* _TASK BRIEF_
However many lines the data holds, transcribe them all exactly.

* _Collected data entries_
----
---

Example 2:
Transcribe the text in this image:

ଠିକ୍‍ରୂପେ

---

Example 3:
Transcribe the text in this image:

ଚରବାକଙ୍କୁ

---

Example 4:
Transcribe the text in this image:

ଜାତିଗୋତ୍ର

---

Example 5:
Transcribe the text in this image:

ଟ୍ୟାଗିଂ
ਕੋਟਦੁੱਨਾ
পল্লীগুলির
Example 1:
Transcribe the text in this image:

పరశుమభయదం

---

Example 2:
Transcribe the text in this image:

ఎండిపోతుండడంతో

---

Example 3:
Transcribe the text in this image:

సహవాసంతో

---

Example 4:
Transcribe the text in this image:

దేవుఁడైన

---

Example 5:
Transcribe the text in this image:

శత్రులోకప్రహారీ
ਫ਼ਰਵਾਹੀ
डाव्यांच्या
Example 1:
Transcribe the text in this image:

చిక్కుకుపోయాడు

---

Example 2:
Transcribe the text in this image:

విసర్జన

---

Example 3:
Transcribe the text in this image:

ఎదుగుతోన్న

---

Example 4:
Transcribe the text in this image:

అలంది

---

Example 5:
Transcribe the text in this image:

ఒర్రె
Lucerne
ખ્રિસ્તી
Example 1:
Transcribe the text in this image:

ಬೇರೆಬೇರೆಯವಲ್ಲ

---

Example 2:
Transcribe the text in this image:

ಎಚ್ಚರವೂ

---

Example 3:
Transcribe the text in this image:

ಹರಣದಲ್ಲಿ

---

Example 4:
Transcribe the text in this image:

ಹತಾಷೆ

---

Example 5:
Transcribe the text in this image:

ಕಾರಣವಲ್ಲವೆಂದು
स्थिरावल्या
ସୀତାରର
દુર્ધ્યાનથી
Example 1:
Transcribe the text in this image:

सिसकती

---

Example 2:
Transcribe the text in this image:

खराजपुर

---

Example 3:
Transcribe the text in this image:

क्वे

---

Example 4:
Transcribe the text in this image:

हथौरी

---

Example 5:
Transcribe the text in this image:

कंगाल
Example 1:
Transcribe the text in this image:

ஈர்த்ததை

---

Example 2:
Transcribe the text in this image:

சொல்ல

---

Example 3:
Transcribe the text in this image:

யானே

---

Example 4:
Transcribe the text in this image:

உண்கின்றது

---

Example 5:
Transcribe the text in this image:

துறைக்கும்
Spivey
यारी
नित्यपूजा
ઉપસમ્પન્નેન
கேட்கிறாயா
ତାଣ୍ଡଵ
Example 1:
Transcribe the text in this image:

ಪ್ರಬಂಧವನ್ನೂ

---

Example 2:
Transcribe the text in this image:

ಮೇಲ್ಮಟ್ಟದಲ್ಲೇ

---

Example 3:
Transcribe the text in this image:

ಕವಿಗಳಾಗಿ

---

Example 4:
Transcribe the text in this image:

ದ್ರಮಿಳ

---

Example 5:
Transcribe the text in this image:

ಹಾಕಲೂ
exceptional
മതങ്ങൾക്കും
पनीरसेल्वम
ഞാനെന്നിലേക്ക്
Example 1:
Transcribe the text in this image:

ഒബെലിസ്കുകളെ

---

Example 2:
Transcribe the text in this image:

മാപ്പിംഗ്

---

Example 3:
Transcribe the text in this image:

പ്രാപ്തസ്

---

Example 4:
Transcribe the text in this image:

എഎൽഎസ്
----
* _PROBLEM SOLUTION_
---

Example 2:
Transcribe the text in this image:

ଠିକ୍‍ରୂପେ

---

Example 3:
Transcribe the text in this image:

ଚରବାକଙ୍କୁ

---

Example 4:
Transcribe the text in this image:

ଜାତିଗୋତ୍ର

---

Example 5:
Transcribe the text in this image:

ଟ୍ୟାଗିଂ
ਕੋਟਦੁੱਨਾ
পল্লীগুলির
Example 1:
Transcribe the text in this image:

పరశుమభయదం

---

Example 2:
Transcribe the text in this image:

ఎండిపోతుండడంతో

---

Example 3:
Transcribe the text in this image:

సహవాసంతో

---

Example 4:
Transcribe the text in this image:

దేవుఁడైన

---

Example 5:
Transcribe the text in this image:

శత్రులోకప్రహారీ
ਫ਼ਰਵਾਹੀ
डाव्यांच्या
Example 1:
Transcribe the text in this image:

చిక్కుకుపోయాడు

---

Example 2:
Transcribe the text in this image:

విసర్జన

---

Example 3:
Transcribe the text in this image:

ఎదుగుతోన్న

---

Example 4:
Transcribe the text in this image:

అలంది

---

Example 5:
Transcribe the text in this image:

ఒర్రె
Lucerne
ખ્રિસ્તી
Example 1:
Transcribe the text in this image:

ಬೇರೆಬೇರೆಯವಲ್ಲ

---

Example 2:
Transcribe the text in this image:

ಎಚ್ಚರವೂ

---

Example 3:
Transcribe the text in this image:

ಹರಣದಲ್ಲಿ

---

Example 4:
Transcribe the text in this image:

ಹತಾಷೆ

---

Example 5:
Transcribe the text in this image:

ಕಾರಣವಲ್ಲವೆಂದು
स्थिरावल्या
ସୀତାରର
દુર્ધ્યાનથી
Example 1:
Transcribe the text in this image:

सिसकती

---

Example 2:
Transcribe the text in this image:

खराजपुर

---

Example 3:
Transcribe the text in this image:

क्वे

---

Example 4:
Transcribe the text in this image:

हथौरी

---

Example 5:
Transcribe the text in this image:

कंगाल
Example 1:
Transcribe the text in this image:

ஈர்த்ததை

---

Example 2:
Transcribe the text in this image:

சொல்ல

---

Example 3:
Transcribe the text in this image:

யானே

---

Example 4:
Transcribe the text in this image:

உண்கின்றது

---

Example 5:
Transcribe the text in this image:

துறைக்கும்
Spivey
यारी
नित्यपूजा
ઉપસમ્પન્નેન
கேட்கிறாயா
ତାଣ୍ଡଵ
Example 1:
Transcribe the text in this image:

ಪ್ರಬಂಧವನ್ನೂ

---

Example 2:
Transcribe the text in this image:

ಮೇಲ್ಮಟ್ಟದಲ್ಲೇ

---

Example 3:
Transcribe the text in this image:

ಕವಿಗಳಾಗಿ

---

Example 4:
Transcribe the text in this image:

ದ್ರಮಿಳ

---

Example 5:
Transcribe the text in this image:

ಹಾಕಲೂ
exceptional
മതങ്ങൾക്കും
पनीरसेल्वम
ഞാനെന്നിലേക്ക്
Example 1:
Transcribe the text in this image:

ഒബെലിസ്കുകളെ

---

Example 2:
Transcribe the text in this image:

മാപ്പിംഗ്

---

Example 3:
Transcribe the text in this image:

പ്രാപ്തസ്

---

Example 4:
Transcribe the text in this image:

എഎൽഎസ്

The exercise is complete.